Principios de noviembre. Un sol como una pelota y 28ºC es lo que nos espera al llegar.
Bakú. Salgo del avión y lo primero que siento es una bofetada en las fosas nasales: el aire huele a petróleo. De camino al hotel, en la minivan que nos han enviado, diviso por las ventanillas los pozos de extracción que se elevan aquí y allá. Para unos europeos esto es algo tan exótico como las cebras en Kenia.
Unos minutos más tarde, al rodar por la ciudad, se advierte en sus calles el efecto de los petrodólares reconvertidos en las mejores marcas de moda y joyería internacional: no falta ni una.

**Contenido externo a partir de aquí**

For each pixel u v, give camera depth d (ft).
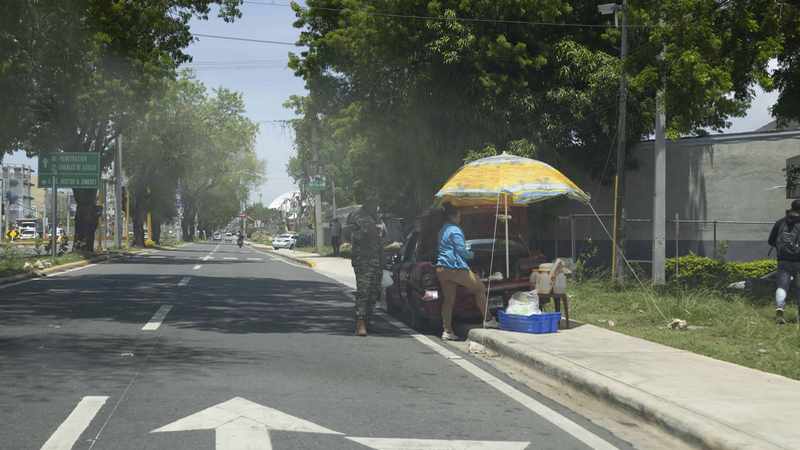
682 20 48.29
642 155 90.38
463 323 41.73
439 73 77.20
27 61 60.75
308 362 29.84
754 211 84.64
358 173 106.93
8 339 33.45
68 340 33.42
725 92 47.83
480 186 38.24
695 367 26.84
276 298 56.90
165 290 60.29
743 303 46.68
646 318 42.29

Nadie quiere quedarse sin su trozo del pastel. Lo sabían, todos. En cambio, nosotros hemos tenido que mirar tres veces el mapa para ubicar exactamente la ciudad.
Nos instalan en un pedazo de hotel que queda en las Fairmont Towers. Son, al menos por ahora, los edificios estrella de la city. Al anochecer aparecen envueltos en led y proyectan tres llamaradas de fuego sobre la ciudad, honrando a las de los pozos petrolíferos que tanta bonanza les ha traído. ¡¡El resultado nos encanta!!